There are three forms of unethical behavior:
The manager has never taken any pains to discover ethics. Consequently, he must not be surprised if the media report his lack of ethics. However, he is very much surprised because, due to his ignorance, he does not understand what the media are talking about.
Ignorantia crassa et surpina:
The conscious choice to act unethically. Here, the manager probably has only one motive: How can I camouflage my unethical behavior? He will only admit what is already known and try to hide everything else. Best example: The Döring affair in Stuttgart. (Translator’s comment: if I remember correctly, in 2004, Döring, a right-wing CDU-politician in a speech described a dead colleague as having been opposed to Hitler, when the reverse was true).
Overcoming one’s ignorance connotes with negative sentiments. Dealing with the media is a pain in the neck, especially after misdeeds.
What matters is how a manager understands his or her responsibility. Here Hans Jonas did pioneer work with his book “Das Prinzip Verantwortung” (The Responsibility Principle). To deal responsibly with media, you must ask your conscience what you should say to them. Unfortunately, many managers have lost their ethical conscience. Ethical conscience is replaced by the normative power of facts. They do what they have to do. Since the conscience receives less and less queries, its importance when dealing with media dwindles.
The prerequisites for ethical behavior towards the media.
Which requirements must be met if you want to deal with the media in an ethically responsible way? The company itself must become a place where ethics are an issue. As soon as that is achieved, the manager will have to ask himself about the attitude and awareness with which to meet the media.
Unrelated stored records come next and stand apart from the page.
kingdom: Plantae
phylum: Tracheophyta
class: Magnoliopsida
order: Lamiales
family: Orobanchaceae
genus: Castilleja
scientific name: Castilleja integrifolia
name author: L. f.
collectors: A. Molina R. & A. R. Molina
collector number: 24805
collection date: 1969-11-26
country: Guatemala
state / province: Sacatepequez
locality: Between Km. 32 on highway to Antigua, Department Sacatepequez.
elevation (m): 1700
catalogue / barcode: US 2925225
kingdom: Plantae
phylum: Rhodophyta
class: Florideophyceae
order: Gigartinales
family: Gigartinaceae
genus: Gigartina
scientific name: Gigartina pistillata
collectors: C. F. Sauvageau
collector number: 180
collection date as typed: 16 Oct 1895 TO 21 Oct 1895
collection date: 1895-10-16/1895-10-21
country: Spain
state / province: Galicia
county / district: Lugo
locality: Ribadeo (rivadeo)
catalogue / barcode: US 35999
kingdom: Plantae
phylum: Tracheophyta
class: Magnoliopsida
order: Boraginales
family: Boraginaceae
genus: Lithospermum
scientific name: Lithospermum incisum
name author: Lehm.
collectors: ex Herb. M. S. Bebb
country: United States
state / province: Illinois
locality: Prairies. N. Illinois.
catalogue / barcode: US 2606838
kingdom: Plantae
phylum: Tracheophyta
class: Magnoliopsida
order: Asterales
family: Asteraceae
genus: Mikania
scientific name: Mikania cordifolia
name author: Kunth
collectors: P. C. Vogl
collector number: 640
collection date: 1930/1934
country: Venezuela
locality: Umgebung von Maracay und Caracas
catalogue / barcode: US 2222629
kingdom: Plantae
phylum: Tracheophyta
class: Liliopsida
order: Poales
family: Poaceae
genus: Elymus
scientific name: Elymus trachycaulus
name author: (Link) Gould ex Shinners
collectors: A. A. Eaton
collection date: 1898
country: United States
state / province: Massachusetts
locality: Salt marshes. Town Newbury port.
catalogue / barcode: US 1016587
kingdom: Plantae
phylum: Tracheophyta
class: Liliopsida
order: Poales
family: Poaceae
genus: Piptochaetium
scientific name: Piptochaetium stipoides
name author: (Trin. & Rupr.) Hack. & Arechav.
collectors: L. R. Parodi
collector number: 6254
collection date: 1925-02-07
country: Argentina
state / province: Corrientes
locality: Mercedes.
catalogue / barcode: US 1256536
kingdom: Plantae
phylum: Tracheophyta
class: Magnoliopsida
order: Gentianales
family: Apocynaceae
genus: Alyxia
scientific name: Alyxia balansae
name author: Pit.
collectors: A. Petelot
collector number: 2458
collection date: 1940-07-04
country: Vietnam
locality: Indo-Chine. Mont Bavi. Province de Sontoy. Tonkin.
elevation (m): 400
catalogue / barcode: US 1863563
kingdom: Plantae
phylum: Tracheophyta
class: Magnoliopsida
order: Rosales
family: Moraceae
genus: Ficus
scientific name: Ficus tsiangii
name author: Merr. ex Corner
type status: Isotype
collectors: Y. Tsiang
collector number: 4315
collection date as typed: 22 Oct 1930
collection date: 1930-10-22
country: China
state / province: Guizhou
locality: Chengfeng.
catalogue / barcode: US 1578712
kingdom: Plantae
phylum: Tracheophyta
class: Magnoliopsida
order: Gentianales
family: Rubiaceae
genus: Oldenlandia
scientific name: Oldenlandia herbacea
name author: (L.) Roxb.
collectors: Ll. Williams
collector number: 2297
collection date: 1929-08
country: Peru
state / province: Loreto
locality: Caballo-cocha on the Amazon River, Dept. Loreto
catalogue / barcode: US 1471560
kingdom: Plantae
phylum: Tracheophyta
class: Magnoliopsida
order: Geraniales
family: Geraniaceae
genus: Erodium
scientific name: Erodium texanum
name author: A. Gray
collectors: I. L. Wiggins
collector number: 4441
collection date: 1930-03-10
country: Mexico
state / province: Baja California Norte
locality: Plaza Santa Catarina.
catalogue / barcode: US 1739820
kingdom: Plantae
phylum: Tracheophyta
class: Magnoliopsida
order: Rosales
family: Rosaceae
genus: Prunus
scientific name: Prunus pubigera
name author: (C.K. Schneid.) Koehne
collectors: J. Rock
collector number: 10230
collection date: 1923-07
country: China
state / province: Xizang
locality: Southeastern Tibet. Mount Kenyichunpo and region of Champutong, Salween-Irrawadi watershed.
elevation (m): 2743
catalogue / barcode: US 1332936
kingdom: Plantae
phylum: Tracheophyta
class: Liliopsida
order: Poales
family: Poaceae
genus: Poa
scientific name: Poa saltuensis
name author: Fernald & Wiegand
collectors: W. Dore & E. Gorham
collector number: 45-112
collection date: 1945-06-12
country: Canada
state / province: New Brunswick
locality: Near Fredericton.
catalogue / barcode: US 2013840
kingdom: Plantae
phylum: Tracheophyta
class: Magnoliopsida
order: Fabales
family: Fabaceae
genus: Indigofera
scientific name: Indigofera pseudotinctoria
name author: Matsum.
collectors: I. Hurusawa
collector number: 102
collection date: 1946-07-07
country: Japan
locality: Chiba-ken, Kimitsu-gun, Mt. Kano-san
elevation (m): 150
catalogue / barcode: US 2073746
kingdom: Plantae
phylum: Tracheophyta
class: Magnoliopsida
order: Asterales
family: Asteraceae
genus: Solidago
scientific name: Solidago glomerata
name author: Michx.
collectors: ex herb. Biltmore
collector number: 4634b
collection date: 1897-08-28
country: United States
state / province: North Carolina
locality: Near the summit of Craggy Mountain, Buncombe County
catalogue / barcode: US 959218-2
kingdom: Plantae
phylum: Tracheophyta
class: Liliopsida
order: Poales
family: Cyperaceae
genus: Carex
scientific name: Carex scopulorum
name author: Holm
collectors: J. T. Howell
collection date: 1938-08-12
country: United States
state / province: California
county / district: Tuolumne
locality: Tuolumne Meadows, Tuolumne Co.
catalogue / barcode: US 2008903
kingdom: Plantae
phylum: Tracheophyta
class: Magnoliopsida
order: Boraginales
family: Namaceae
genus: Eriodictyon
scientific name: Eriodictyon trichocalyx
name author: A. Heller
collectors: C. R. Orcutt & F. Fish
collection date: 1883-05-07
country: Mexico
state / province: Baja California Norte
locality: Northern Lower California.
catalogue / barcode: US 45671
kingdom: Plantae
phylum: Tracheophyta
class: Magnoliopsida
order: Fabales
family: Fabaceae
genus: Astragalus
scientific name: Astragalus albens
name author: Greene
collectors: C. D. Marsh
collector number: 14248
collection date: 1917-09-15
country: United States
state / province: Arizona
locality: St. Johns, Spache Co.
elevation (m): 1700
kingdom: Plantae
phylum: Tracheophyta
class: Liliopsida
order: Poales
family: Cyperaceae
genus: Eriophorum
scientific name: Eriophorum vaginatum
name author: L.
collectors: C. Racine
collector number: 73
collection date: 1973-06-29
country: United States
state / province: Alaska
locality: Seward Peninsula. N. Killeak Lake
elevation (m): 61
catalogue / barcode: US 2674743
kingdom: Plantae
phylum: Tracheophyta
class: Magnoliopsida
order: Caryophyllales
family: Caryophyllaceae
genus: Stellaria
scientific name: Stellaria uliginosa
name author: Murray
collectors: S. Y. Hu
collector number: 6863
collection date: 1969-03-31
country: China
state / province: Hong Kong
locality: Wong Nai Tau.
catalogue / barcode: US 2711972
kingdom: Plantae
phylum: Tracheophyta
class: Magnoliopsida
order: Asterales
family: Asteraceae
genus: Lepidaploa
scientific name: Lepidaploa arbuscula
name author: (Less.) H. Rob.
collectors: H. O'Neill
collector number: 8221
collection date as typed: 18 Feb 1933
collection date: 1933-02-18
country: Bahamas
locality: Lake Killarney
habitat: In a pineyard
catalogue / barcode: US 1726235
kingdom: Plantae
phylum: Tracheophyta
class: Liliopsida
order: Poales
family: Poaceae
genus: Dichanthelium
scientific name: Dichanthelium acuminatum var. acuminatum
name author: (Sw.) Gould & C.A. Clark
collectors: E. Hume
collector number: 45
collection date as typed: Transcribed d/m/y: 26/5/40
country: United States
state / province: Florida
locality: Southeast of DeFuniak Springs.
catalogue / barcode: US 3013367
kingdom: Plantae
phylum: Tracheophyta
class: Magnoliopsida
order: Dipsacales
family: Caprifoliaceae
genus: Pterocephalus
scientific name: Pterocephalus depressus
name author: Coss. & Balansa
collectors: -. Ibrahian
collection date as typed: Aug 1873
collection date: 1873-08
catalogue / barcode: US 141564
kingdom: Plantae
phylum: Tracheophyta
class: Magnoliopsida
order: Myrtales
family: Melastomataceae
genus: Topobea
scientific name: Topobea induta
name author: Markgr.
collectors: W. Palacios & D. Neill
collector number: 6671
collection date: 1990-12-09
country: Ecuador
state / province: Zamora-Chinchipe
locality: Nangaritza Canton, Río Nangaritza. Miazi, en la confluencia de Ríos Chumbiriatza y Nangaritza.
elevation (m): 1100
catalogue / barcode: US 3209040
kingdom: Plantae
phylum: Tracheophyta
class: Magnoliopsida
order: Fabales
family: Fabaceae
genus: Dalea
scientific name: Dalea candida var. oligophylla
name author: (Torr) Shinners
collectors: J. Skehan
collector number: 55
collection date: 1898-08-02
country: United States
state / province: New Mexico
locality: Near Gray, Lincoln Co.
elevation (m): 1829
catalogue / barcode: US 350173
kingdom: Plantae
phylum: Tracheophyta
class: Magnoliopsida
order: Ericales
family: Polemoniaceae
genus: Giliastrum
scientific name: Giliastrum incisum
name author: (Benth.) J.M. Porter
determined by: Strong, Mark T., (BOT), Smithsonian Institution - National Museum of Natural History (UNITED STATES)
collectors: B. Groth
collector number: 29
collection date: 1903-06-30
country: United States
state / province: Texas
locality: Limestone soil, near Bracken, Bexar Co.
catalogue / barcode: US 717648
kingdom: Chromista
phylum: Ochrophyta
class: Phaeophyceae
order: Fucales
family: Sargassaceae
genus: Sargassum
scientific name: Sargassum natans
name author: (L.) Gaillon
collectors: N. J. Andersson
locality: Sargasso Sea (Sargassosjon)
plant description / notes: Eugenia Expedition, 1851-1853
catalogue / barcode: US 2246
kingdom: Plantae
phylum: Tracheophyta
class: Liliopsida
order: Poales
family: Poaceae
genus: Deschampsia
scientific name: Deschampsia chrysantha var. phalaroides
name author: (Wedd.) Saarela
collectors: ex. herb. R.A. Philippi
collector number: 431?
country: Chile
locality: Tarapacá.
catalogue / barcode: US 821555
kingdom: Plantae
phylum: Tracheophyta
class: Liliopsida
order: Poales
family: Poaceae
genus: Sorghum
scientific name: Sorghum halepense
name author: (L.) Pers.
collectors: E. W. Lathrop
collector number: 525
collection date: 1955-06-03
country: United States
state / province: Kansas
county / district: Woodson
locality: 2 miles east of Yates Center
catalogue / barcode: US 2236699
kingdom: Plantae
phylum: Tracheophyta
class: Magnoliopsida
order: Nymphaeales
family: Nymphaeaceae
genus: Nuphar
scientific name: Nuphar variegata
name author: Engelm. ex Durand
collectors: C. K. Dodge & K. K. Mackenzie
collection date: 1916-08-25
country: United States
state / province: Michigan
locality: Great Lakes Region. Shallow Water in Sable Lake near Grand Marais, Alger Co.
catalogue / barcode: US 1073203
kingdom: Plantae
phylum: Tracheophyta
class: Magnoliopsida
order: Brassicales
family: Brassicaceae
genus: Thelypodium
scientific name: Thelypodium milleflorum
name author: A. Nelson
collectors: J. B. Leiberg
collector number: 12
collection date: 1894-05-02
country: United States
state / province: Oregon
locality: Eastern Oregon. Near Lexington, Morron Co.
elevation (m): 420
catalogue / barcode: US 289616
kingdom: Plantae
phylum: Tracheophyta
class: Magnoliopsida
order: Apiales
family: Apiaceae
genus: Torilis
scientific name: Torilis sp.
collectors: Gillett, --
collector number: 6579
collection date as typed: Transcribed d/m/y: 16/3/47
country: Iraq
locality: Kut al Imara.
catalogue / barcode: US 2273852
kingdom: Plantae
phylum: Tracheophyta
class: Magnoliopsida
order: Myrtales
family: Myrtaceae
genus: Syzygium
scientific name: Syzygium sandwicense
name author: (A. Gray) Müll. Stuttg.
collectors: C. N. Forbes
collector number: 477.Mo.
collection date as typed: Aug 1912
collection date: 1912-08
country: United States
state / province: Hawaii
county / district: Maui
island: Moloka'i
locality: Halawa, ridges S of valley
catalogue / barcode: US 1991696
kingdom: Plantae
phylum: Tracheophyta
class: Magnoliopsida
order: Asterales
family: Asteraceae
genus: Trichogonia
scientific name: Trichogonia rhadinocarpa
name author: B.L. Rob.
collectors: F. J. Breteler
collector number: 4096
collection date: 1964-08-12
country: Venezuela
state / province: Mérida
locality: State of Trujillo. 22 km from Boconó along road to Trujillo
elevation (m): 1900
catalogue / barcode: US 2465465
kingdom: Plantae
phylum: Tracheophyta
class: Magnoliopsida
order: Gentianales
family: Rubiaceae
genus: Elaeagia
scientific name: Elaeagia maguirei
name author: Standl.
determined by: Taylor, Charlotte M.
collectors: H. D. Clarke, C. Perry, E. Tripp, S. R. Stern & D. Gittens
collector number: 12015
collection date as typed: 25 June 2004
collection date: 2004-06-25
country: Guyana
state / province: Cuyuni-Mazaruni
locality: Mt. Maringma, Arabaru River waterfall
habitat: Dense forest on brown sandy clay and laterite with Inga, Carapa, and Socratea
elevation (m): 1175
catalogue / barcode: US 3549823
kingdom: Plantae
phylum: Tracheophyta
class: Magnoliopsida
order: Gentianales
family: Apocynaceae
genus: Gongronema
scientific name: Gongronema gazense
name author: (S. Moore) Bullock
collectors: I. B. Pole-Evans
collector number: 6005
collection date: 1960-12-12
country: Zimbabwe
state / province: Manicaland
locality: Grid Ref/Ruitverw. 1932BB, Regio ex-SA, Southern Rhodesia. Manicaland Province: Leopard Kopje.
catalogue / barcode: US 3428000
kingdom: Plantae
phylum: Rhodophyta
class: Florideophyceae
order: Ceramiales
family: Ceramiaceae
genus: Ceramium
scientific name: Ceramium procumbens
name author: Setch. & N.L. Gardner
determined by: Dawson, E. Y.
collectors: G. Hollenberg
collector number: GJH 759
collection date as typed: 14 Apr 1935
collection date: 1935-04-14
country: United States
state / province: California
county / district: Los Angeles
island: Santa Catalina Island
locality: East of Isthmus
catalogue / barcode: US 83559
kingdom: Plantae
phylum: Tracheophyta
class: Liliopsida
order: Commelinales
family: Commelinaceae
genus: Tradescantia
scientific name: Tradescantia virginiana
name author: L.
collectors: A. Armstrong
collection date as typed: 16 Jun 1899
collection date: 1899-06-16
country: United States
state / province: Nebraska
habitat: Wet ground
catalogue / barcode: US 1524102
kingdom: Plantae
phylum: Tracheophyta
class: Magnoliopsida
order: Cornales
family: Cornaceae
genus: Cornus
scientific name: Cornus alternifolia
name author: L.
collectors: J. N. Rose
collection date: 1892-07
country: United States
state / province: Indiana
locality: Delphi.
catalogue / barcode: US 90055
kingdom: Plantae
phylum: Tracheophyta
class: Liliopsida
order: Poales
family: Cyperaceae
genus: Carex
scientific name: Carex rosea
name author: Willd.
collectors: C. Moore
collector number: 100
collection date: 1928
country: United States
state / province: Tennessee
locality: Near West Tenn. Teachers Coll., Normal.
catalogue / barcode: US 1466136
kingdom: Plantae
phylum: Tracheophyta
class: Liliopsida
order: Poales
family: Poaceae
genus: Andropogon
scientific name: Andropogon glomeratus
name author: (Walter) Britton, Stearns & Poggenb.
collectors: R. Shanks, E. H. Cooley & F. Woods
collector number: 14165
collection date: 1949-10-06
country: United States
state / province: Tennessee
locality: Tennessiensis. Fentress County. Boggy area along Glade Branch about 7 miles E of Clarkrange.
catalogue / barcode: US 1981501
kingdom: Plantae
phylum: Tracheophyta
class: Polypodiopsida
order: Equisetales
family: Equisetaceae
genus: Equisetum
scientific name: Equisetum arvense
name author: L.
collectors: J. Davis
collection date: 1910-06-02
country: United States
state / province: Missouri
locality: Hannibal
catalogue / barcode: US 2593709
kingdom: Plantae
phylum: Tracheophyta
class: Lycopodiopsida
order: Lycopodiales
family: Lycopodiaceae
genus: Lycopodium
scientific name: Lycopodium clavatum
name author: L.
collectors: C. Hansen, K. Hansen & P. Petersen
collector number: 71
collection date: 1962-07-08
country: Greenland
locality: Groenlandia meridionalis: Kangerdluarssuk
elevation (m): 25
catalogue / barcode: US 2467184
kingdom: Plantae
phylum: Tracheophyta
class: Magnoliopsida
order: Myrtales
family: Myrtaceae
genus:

The requirements within the company:
The recruitment policy should be consistent with the company policy.
The directors should have a recognizable exemplary function.
The company values should be realistic.
The border morals should be consistent with the company culture.
The recruitment policy should not counteract human dignity.
There should be a formal, non-material, system of values.
Border morals concern the relation between the moral efforts a company makes and its possible public reward or punishment. Generally, moral behavior is rewarded. A customer buys rather from a clean company than from a dirty one.
What a manager must do when dealing with media.
He should be trustworthy, competent and honest.
He should be prepared to accept responsibility.
He should have a personality with internalized values and identify with them.
He should have primary virtues.
His orientation in life should be an ethically responsible one.
He should not limit himself to admitting what is already known.
He should evaluate what has happened from a realistic perspective.
He should not consider the media his enemies.
If you want to treat the media in an ethically responsible way, you should always keep in mind that you might easily be hit by a conformity mechanism. In modern opinion research, it is called “loop of silence”. This mechanism is well-documented and describes the isolation with which every manager is punished by the public as soon as he voices an opinion that is not popular. At the same time, every manager should be aware of his own hidden fear of isolation.
This fear of isolation constantly motivates him to keep informed about which opinions and what behavior is generally accepted and how they increase or decrease in the public scale of acceptability. But it is the ability to live even with this loneliness that makes some managers strong and capable. If you do not fear isolation or know you can always retreat into a circle of like-minded people, you can publicly declare what you think without having to suffer.